Christus, die Ausstrahlung des ewigen Lichtes, ist schon ewig da, zeitlos wie der anfanglose GOTT16. Er ist der Mittler17, d.h. der Übersetzer, der GOTT, der in unzugänglichem Licht wohnt (1 Tim 6, 16), bei uns, die wir noch in „dieser Welt“ sind, zum Erstrahlen bringt und sein Wirken sichtbar werden lässt. Wie das für unsere Augen unsichtbare weiße Licht erst durch die Farben des Regenbogens sichtbar in Erscheinung tritt, so wird das Wirken GOTTES auf unserer Bewusstseinsebene erst durch den Christus erfahren. Jesus, zum Christus geworden, sagt von sich:
Mein Vater ist am Wirken bis zum heutigen Tag,
und ich wirke auch. …
Was immer jener tut,
das tut der Sohn in gleicher Weise. Joh 5, 17 und 19
Wenn ich in GEIST, GOTT,
die dämonischen Mächte austreibe,
dann ist doch das Reich GOTTES
schon bei euch da. Mt 12, 28
Der »Sohn GOTTES« das sind wir, die wir die Botschaft hören, daran glauben (Lk 11, 28) und außer dem Christus nichts als unsere Identität gelten lassen. Wir leiten unseren Ursprung von GOTT her, der sich im Licht offenbart: Wir sind aus dem Licht gekommen, wir sind seine Söhne und wir sind die Auserwählten des lebendigen Vaters (aus: Log 50).
Das Johannes-Evangelium lässt Jesus zu seinen Schülern sagen:
Es ist wirklich wahr: Wenn ihr den Vater
um etwas bitten werdet, wird er es euch geben
in meinem Namen.
Bisher habt ihr um nichts gebeten
in meinem Namen.
Bittet, und ihr werdet es bekommen,
damit eure Freude vollkommen ist.

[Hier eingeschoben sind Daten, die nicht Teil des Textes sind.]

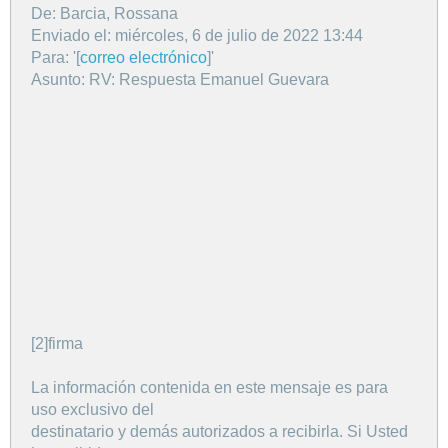
De: Barcia, Rossana
Enviado el: miércoles, 6 de julio de 2022 13:44
Para: '[
correo electrónico
]'
Asunto: RV: Respuesta Emanuel Guevara
[2]firma
La información contenida en este mensaje es para
uso exclusivo del
destinatario y demás autorizados a recibirla. Si Usted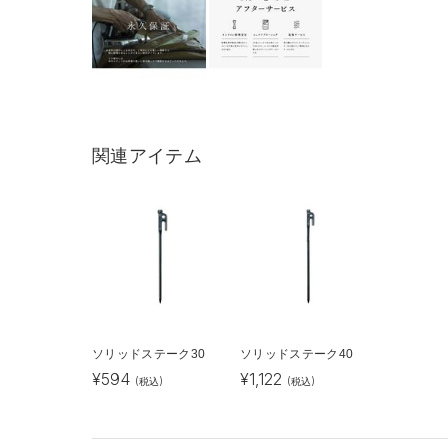
関連アイテム
ソリッドステーク30
ソリッドステーク40
¥
594
¥
1,122
(税込)
(税込)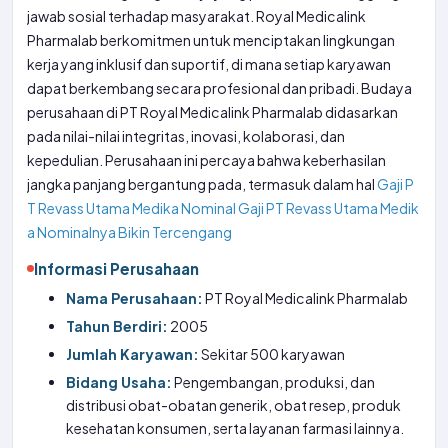
jawab sosial terhadap masyarakat. Royal Medicalink
Pharmalab berkomitmen untuk menciptakan lingkungan
kerja yang inklusif dan suportif, di mana setiap karyawan
dapat berkembang secara profesional dan pribadi. Budaya
perusahaan di PT Royal Medicalink Pharmalab didasarkan
pada nilai-nilai integritas, inovasi, kolaborasi, dan
kepedulian. Perusahaan ini percaya bahwa keberhasilan
jangka panjang bergantung pada, termasuk dalam hal
Gaji P
T Revass Utama Medika Nominal
Gaji PT Revass Utama Medik
a Nominalnya Bikin Tercengang
Informasi Perusahaan
Nama Perusahaan:
PT Royal Medicalink Pharmalab
Tahun Berdiri:
2005
Jumlah Karyawan:
Sekitar 500 karyawan
Bidang Usaha:
Pengembangan, produksi, dan
distribusi obat-obatan generik, obat resep, produk
kesehatan konsumen, serta layanan farmasi lainnya.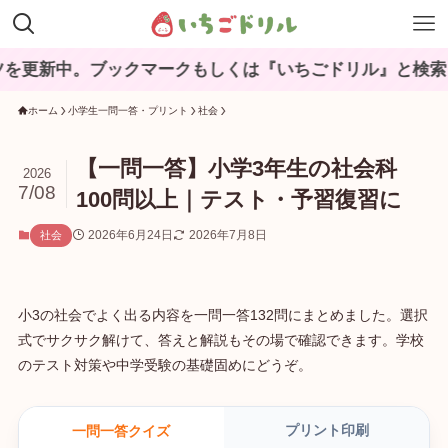
。ブックマークもしくは『いちごドリル』と検索してね♪
ホーム
小学生一問一答・プリント
社会
【一問一答】小学3年生の社会科
2026
7/08
100問以上｜テスト・予習復習に
2026年6月24日
2026年7月8日
社会
小3の社会でよく出る内容を一問一答132問にまとめました。選択
式でサクサク解けて、答えと解説もその場で確認できます。学校
のテスト対策や中学受験の基礎固めにどうぞ。
プリント印刷
一問一答クイズ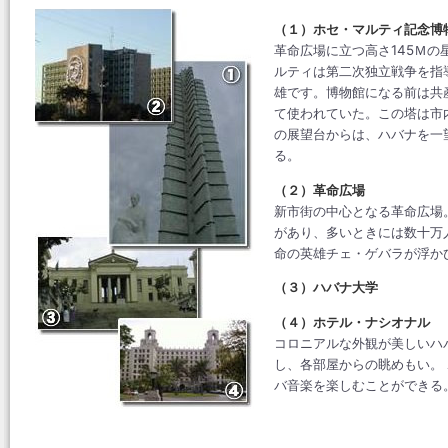
（１）ホセ・マルティ記念博
革命広場に立つ高さ145Ｍの
ルティは第二次独立戦争を指
雄です。博物館になる前は共
て使われていた。この塔は市
の展望台からは、ハバナを一
る。
（２）革命広場
新市街の中心となる革命広場
があり、多いときには数十万
命の英雄チェ・ゲバラが浮か
（３）ハバナ大学
（４）ホテル・ナシオナル
コロニアルな外観が美しいハ
し、各部屋からの眺めもい。
バ音楽を楽しむことができる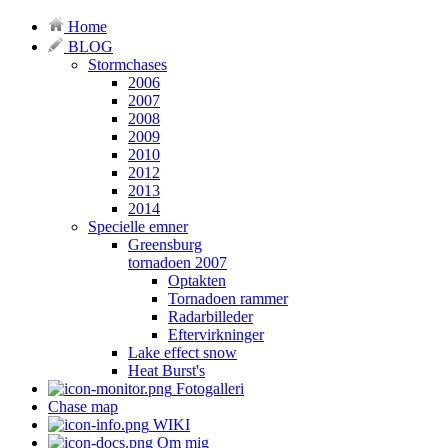
Home
BLOG
Stormchases
2006
2007
2008
2009
2010
2012
2013
2014
Specielle emner
Greensburg
tornadoen 2007
Optakten
Tornadoen rammer
Radarbilleder
Eftervirkninger
Lake effect snow
Heat Burst's
Fotogalleri
Chase map
WIKI
Om mig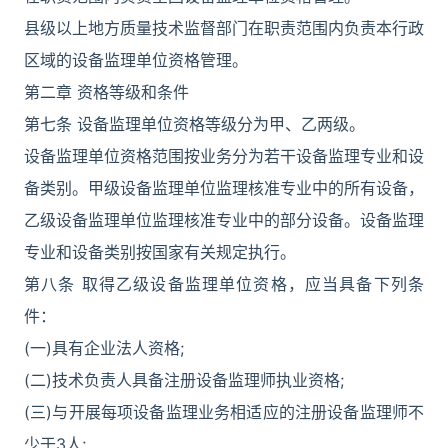
县级以上地方质量技术监督部门在职责范围内负责本行政
区域的设备监理单位资格管理。
第二章 资格等级和条件
第七条 设备监理单位资格等级分为甲、乙两级。
设备监理单位资格范围按业务分为若干设备监理专业和设
备类别。甲级设备监理单位监理核准专业中的所有设备，
乙级设备监理单位监理核准专业中的部分设备。设备监理
专业和设备类别按国家有关规定执行。
第八条 取得乙级设备监理单位资格，应当具备下列条
件：
(一)具有企业法人资格;
(二)技术负责人具备注册设备监理师执业资格;
(三)与开展每项设备监理业务相适应的注册设备监理师不
少于3人;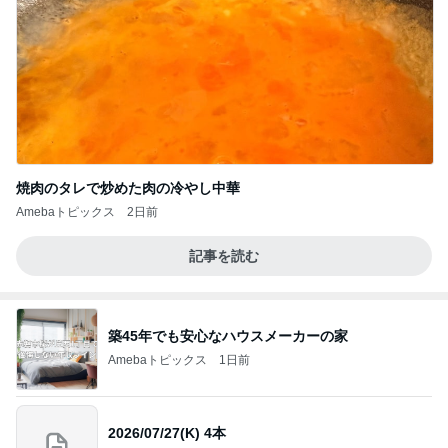
焼肉のタレで炒めた肉の冷やし中華
Amebaトピックス
2日前
記事を読む
築45年でも安心なハウスメーカーの家
Amebaトピックス
1日前
2026/07/27(K) 4本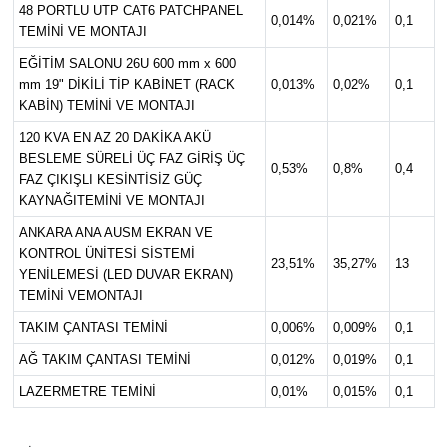
48 PORTLU UTP CAT6 PATCHPANEL
0,014%
0,021%
0,1
TEMİNİ VE MONTAJI
EĞİTİM SALONU 26U 600 mm x 600
mm 19" DİKİLİ TİP KABİNET (RACK
0,013%
0,02%
0,1
KABİN) TEMİNİ VE MONTAJI
120 KVA EN AZ 20 DAKİKA AKÜ
BESLEME SÜRELİ ÜÇ FAZ GİRİŞ ÜÇ
0,53%
0,8%
0,4
FAZ ÇIKIŞLI KESİNTİSİZ GÜÇ
KAYNAĞITEMİNİ VE MONTAJI
ANKARA ANA AUSM EKRAN VE
KONTROL ÜNİTESİ SİSTEMİ
23,51%
35,27%
13
YENİLEMESİ (LED DUVAR EKRAN)
TEMİNİ VEMONTAJI
TAKIM ÇANTASI TEMİNİ
0,006%
0,009%
0,1
AĞ TAKIM ÇANTASI TEMİNİ
0,012%
0,019%
0,1
LAZERMETRE TEMİNİ
0,01%
0,015%
0,1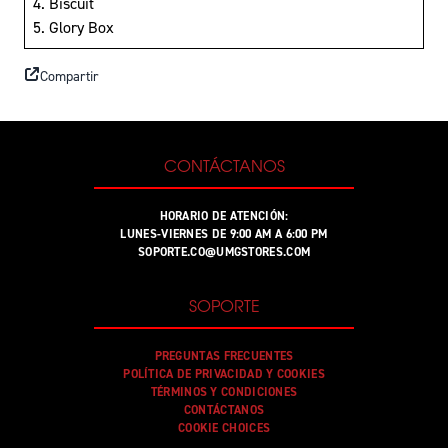
4. Biscuit
5. Glory Box
Compartir
CONTÁCTANOS
HORARIO DE ATENCIÓN:
LUNES-VIERNES DE 9:00 AM A 6:00 PM
SOPORTE.CO@UMGSTORES.COM
SOPORTE
PREGUNTAS FRECUENTES
POLÍTICA DE PRIVACIDAD Y COOKIES
TÉRMINOS Y CONDICIONES
CONTÁCTANOS
COOKIE CHOICES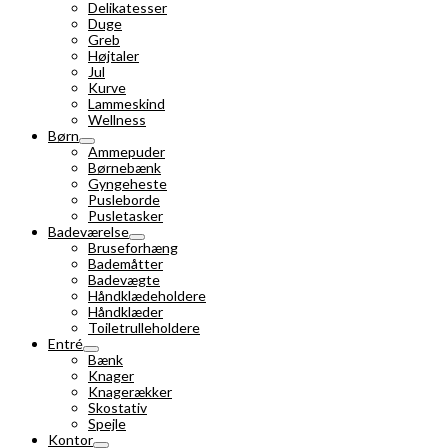
Delikatesser
Duge
Greb
Højtaler
Jul
Kurve
Lammeskind
Wellness
Børn
Ammepuder
Børnebænk
Gyngeheste
Pusleborde
Pusletasker
Badeværelse
Bruseforhæng
Bademåtter
Badevægte
Håndklædeholdere
Håndklæder
Toiletrulleholdere
Entré
Bænk
Knager
Knagerækker
Skostativ
Spejle
Kontor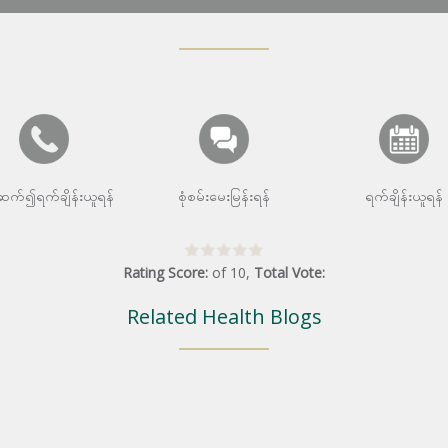
းဆက်၍ရက်ချိန်းယူရန်
စုံစမ်းမေးမြန်းရန်
ရက်ချိန်းယူရန်
Rating Score:
of
10
,
Total Vote:
Related Health Blogs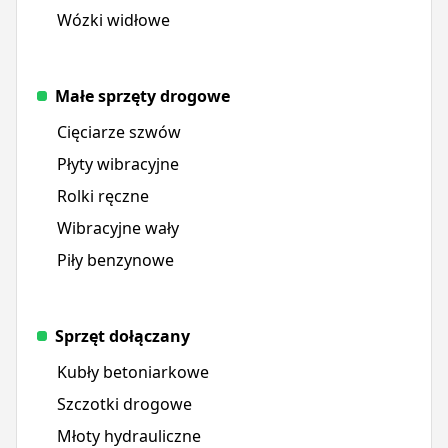
Wózki widłowe
Małe sprzęty drogowe
Cięciarze szwów
Płyty wibracyjne
Rolki ręczne
Wibracyjne wały
Piły benzynowe
Sprzęt dołączany
Kubły betoniarkowe
Szczotki drogowe
Młoty hydrauliczne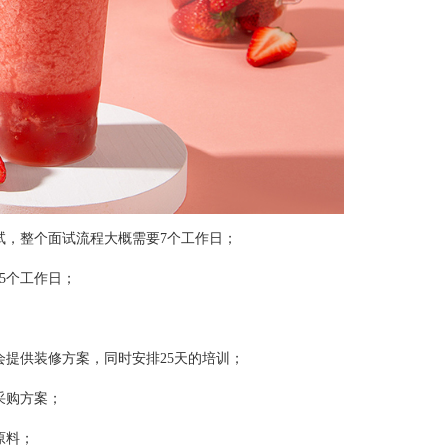
，整个面试流程大概需要7个工作日；
5个工作日；
提供装修方案，同时安排25天的培训；
采购方案；
原料；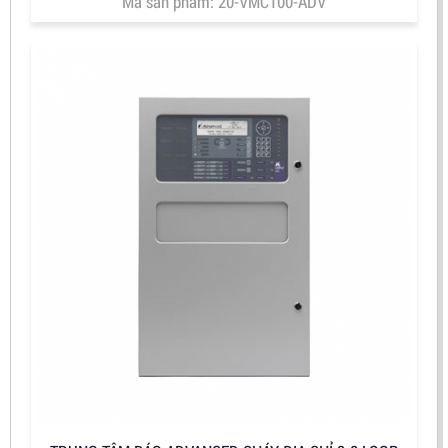
Mã sản phẩm: 20-VMC100-ADV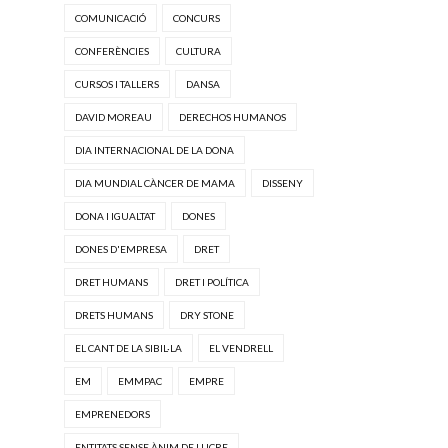
COMUNICACIÓ
CONCURS
CONFERÈNCIES
CULTURA
CURSOS I TALLERS
DANSA
DAVID MOREAU
DERECHOS HUMANOS
DIA INTERNACIONAL DE LA DONA
DIA MUNDIAL CÀNCER DE MAMA
DISSENY
DONA I IGUALTAT
DONES
DONES D'EMPRESA
DRET
DRET HUMANS
DRET I POLÍTICA
DRETS HUMANS
DRY STONE
EL CANT DE LA SIBIL·LA
EL VENDRELL
EM
EMMPAC
EMPRE
EMPRENEDORS
ENTITATS SENSE ÀNIM DE LUCRE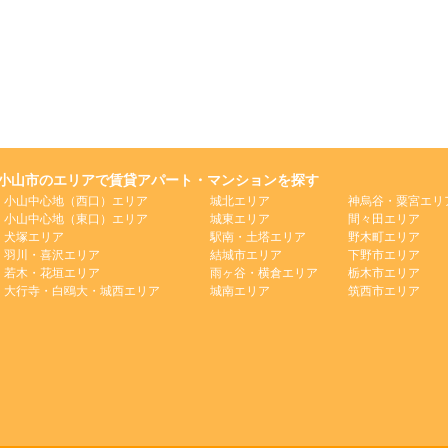
小山市のエリアで賃貸アパート・マンションを探す
小山中心地（西口）エリア
城北エリア
神烏谷・粟宮エリ
小山中心地（東口）エリア
城東エリア
間々田エリア
犬塚エリア
駅南・土塔エリア
野木町エリア
羽川・喜沢エリア
結城市エリア
下野市エリア
若木・花垣エリア
雨ヶ谷・横倉エリア
栃木市エリア
大行寺・白鴎大・城西エリア
城南エリア
筑西市エリア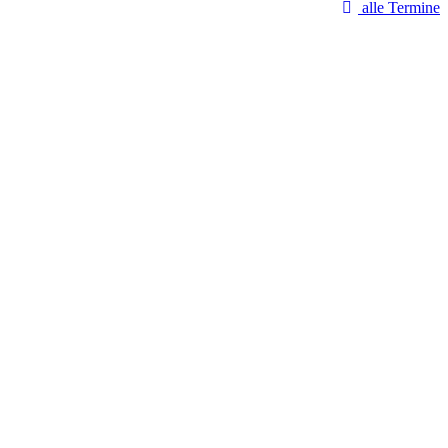
alle Termine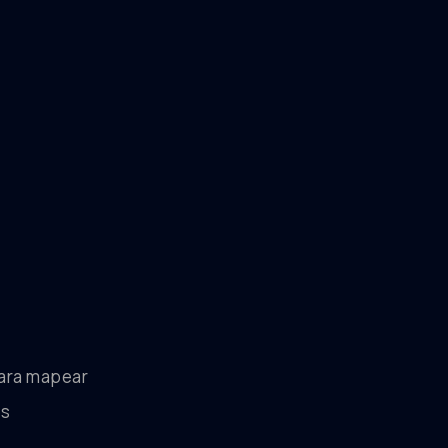
para mapear
os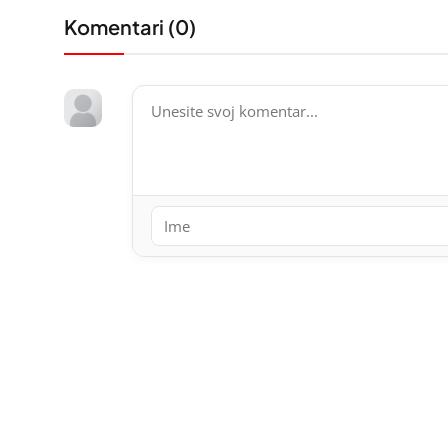
Komentari (
0
)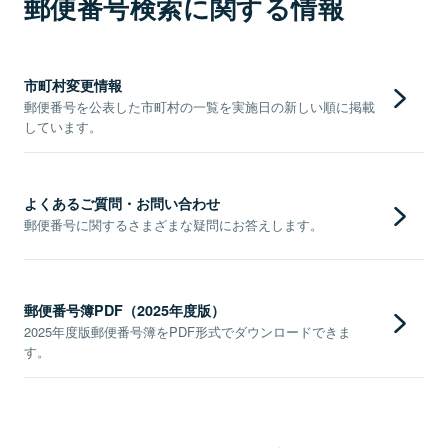
郵便番号検索に関する情報
市町村変更情報
郵便番号を公表した市町村の一覧を実施日の新しい順に掲載
しています。
よくあるご質問・お問い合わせ
郵便番号に関するさまざまな疑問にお答えします。
郵便番号簿PDF（2025年度版）
2025年度版郵便番号簿をPDF形式でダウンロードできま
す。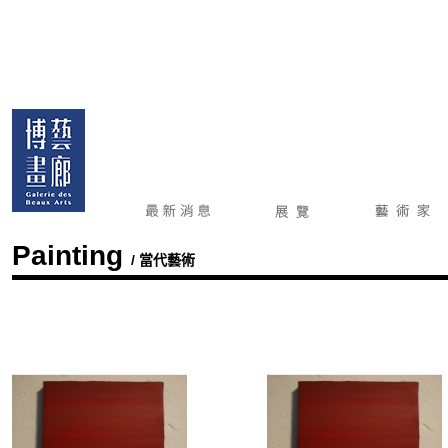
Painting
/ 當代藝術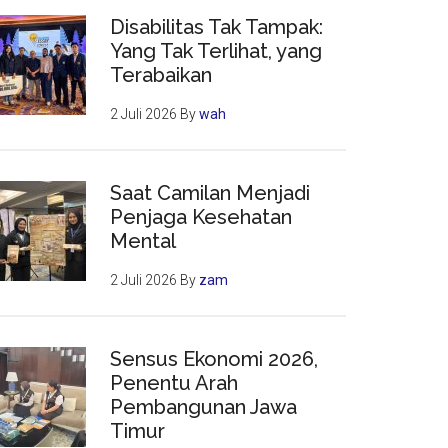
Disabilitas Tak Tampak:
Yang Tak Terlihat, yang
Terabaikan
2 Juli 2026
By
wah
Saat Camilan Menjadi
Penjaga Kesehatan
Mental
2 Juli 2026
By
zam
Sensus Ekonomi 2026,
Penentu Arah
Pembangunan Jawa
Timur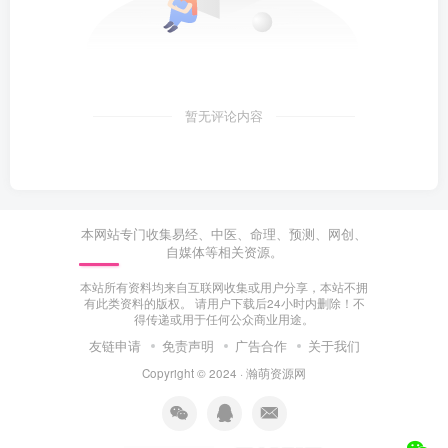
暂无评论内容
本网站专门收集易经、中医、命理、预测、网创、
自媒体等相关资源。
本站所有资料均来自互联网收集或用户分享，本站不拥
有此类资料的版权。 请用户下载后24小时内删除！不
得传递或用于任何公众商业用途。
友链申请
免责声明
广告合作
关于我们
Copyright © 2024 ·
瀚萌资源网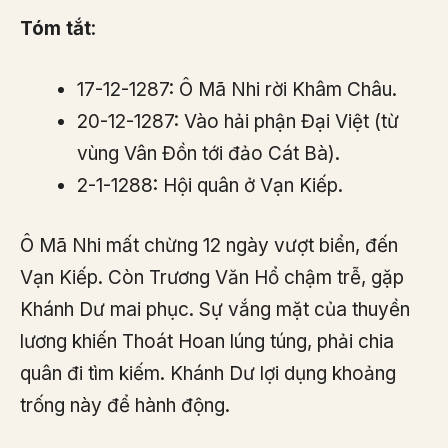
Tóm tắt
:
17-12-1287: Ô Mã Nhi rời Khâm Châu.
20-12-1287: Vào hải phận Đại Việt (từ
vùng Vân Đồn tới đảo Cát Bà).
2-1-1288: Hội quân ở Vạn Kiếp.
Ô Mã Nhi mất chừng 12 ngày vượt biển, đến
Vạn Kiếp. Còn Trương Văn Hổ chậm trễ, gặp
Khánh Dư mai phục. Sự vắng mặt của thuyền
lương khiến Thoát Hoan lúng túng, phải chia
quân đi tìm kiếm. Khánh Dư lợi dụng khoảng
trống này để hành động.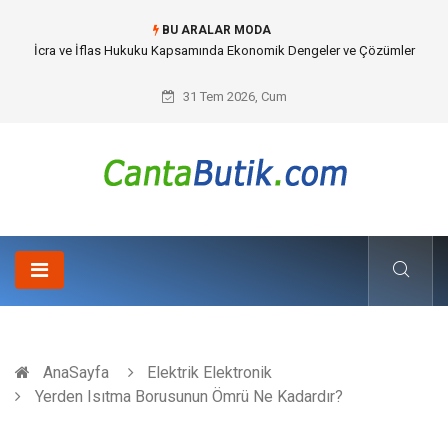
BU ARALAR MODA
Cybersecurity Solutions (Siber Güvenlik Çözümleri) ve Dijital Altyapıda
Görünmeyen Tehlikeler
31 Tem 2026, Cum
AnaSayfa
Elektrik Elektronik
Yerden Isıtma Borusunun Ömrü Ne Kadardır?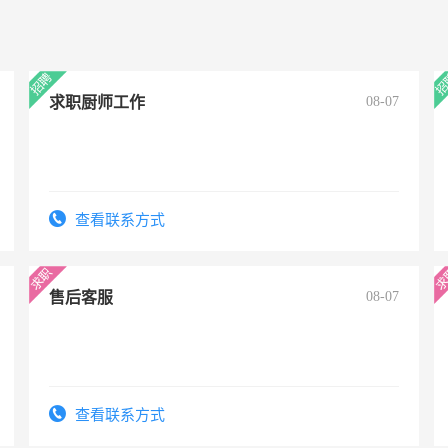
求职厨师工作
08-07
查看联系方式
售后客服
08-07
查看联系方式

Joh 16, 23 f
Was heißt das, in meinem Namen, das hier nachdrücklich betont wird?
Dieser Name ist »Christus«. Christus ist der »Mensch«, der am sechsten Schöpfungstag geschaffen wird, er ist das »Abbild und Gleichnis GOTTES«, der »Sohn«, der die gleichen Gene hat wie der Vater. GOTT hat nur diesen Menschen allein geschaffen, einen anderen gibt es nicht. Wenn Jesus im Johannes-Evangelium von seinem »Ich« spricht, meint er damit immer den Christus, den er als seine einzige Identität für sich gelten lässt.
Wie Jesus dürfen auch wir den Christus für uns in Anspruch nehmen und in diesem Namen mit unserer Bitte vor GOTT kommen: Dies ist die Freimütigkeit, die wir ihm gegenüber haben: Wenn wir um etwas bitten, was seinem Willen entspricht, dann hört er uns. Und wenn wir wissen, dass er hört, worum wir auch bitten, wissen wir, dass wir das Erbetene haben, um das wir ihn gebeten haben (1 Joh 5, 14 f). Darum sage ich euch: Alles was ihr betet und bittet, glaubt, dass ihr es empfangen habt, so wird es euch zuteil werden (Mk 11, 24). Durch die Allgegenwart des Reiches GOTTES ist ja alles bereits da, uns müssen nur die Augen dafür aufgehen, wie es im Johannes-Evangelium (4, 35 f) heißt. Es gibt nur GOTT und seine vollkommene Offenbarwerdung – alles andere ist vergängliche Illusion, ein Weltbild, das sich selbst zerstört.
Vater, die Zeit ist gekommen:
Lass deinen Sohn offenbar werden,
damit du durch deinen Sohn offenbar wirst.
Joh 17, 1
12 Vgl. Joh 1, 4
13 Vgl. Zeichen und Wunder, in: Benninger, Befreit 202 ff
14 Mt 4, 19; Mt 19, 21; Mk 2, 14; Lk 9, 59; Joh 1, 43 u.a.O.